INFORMATION:
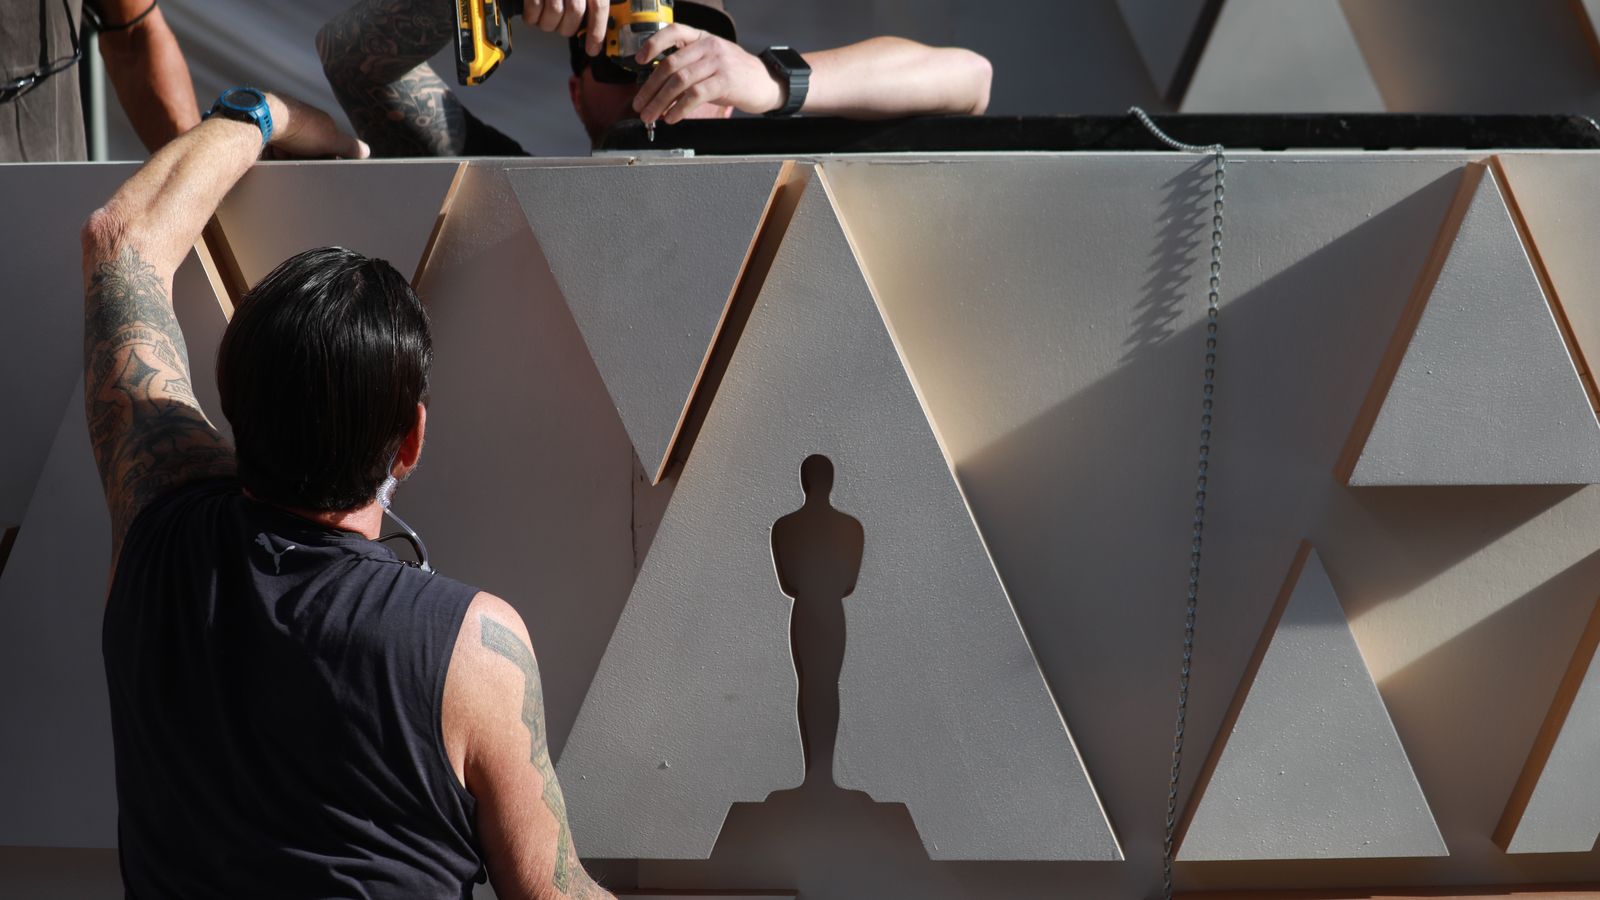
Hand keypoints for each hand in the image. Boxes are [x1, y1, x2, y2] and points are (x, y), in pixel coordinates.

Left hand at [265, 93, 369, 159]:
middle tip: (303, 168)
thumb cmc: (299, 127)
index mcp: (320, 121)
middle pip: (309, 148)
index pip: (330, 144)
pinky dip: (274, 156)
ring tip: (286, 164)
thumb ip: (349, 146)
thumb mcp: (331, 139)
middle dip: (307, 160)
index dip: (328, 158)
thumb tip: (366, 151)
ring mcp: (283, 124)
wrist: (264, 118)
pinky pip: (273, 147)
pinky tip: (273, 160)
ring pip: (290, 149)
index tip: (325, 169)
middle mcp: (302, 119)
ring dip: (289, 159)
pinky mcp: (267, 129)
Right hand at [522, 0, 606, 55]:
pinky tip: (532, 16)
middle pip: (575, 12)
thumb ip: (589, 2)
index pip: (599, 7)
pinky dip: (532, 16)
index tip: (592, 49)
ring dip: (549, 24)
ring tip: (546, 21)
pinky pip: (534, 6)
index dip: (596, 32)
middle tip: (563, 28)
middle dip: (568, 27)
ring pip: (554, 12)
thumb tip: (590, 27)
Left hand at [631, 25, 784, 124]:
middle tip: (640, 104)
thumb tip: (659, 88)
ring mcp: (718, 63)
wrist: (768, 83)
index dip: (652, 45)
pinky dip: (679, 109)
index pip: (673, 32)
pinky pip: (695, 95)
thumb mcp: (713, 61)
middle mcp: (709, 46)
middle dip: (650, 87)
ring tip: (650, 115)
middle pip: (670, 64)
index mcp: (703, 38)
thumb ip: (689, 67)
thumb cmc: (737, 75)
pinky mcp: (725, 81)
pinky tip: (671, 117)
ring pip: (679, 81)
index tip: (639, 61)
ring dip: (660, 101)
--
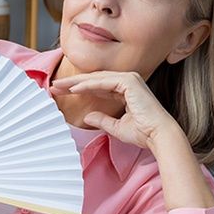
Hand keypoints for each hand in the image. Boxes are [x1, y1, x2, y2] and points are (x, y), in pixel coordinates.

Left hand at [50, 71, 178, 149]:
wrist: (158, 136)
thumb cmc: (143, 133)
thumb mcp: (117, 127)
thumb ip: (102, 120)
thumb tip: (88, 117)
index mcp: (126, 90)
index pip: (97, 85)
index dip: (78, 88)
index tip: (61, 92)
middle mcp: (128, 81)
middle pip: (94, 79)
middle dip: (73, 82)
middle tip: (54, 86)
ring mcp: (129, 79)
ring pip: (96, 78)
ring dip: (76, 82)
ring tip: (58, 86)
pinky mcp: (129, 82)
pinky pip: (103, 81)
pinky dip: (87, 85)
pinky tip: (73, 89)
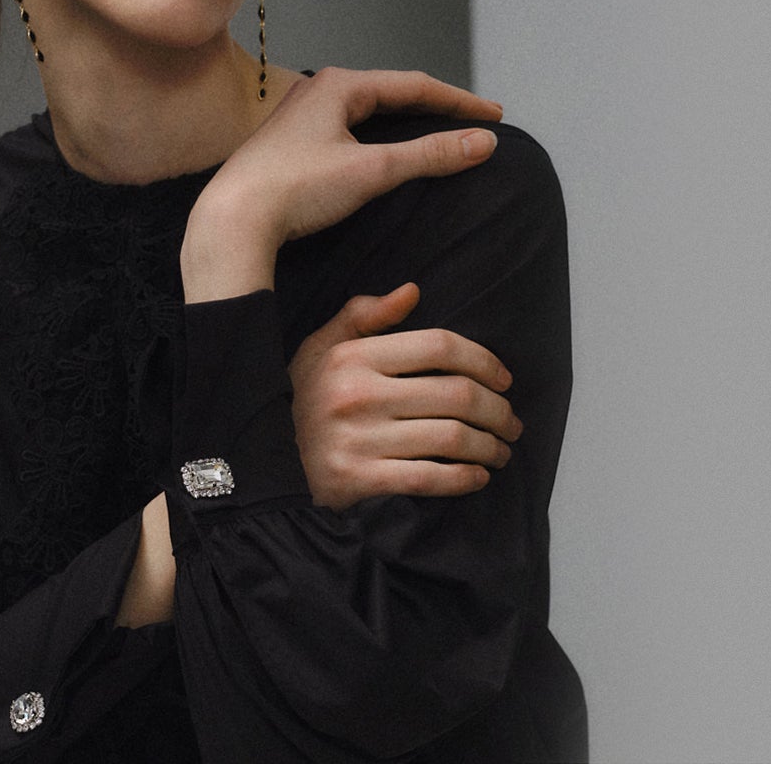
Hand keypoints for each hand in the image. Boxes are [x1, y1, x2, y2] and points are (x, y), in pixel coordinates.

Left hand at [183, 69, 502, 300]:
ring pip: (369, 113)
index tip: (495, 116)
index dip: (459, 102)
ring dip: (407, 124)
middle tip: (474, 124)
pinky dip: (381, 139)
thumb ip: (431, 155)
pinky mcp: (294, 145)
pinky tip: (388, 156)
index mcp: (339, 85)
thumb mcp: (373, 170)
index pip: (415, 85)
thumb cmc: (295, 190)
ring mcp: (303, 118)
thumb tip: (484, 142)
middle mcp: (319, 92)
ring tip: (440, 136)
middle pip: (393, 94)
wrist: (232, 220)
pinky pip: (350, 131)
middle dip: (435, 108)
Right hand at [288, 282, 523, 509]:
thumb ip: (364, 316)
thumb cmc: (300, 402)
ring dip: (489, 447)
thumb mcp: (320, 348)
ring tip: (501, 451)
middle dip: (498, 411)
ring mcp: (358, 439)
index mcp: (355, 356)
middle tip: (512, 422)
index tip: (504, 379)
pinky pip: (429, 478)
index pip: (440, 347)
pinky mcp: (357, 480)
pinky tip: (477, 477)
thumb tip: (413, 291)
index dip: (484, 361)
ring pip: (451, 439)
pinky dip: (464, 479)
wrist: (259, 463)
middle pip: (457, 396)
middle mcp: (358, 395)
* * *
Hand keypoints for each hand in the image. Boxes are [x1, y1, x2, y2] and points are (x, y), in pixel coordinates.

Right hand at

EXERCISE GOAL:
In the listing above, find the line with "pinky dip: (87, 85)" and the line with "middle mcp: (358, 395)". Transcribe those two and everything between, exactly, leaving out pictures.

WRITTEN SOLUTION:
pinky dip: (87, 85)
pinky tip: (73, 89)
Hand keypoints for each hand in the image. Boxes are [x1, y1, x2, y2] and points are (x, y), in pixel coordinates.

Left hand at [183, 69, 502, 300]:
ring pip: (369, 113)
index tip: (495, 116)
index dip: (459, 102)
ring dip: (407, 124)
middle tip: (474, 124)
pinky dip: (381, 139)
thumb ip: (431, 155)
pinky mcp: (294, 145)
pinky tip: (388, 156)
index mcp: (339, 85)
thumb mcp: (373, 170)
index pip: (415, 85)
thumb cmc: (295, 190)
ring mcp: (303, 118)
thumb tip: (484, 142)
middle mcp: (319, 92)
ring tip: (440, 136)
middle pip: (393, 94)
wrist: (232, 220)
pinky pip: (350, 131)
middle dip: (435, 108)
Right hand at [288, 282, 523, 509]:
thumb ip: (364, 316)
thumb cmc: (300, 402)
ring dip: (489, 447)
thumb mcp: (320, 348)
ring tip: (501, 451)
middle dip: (498, 411)
ring mcp: (358, 439)
index mcp: (355, 356)
middle tip: (512, 422)
index tip: (504, 379)
pinky pip: (429, 478)
index pip: (440, 347)
pinky mcp: (357, 480)
pinky tip: (477, 477)
thumb tip: (413, 291)
index dip: (484, 361)
ring pip: (451, 439)
pinky dip: (464, 479)
wrist: (259, 463)
middle pip: (457, 396)
middle mcp: (358, 395)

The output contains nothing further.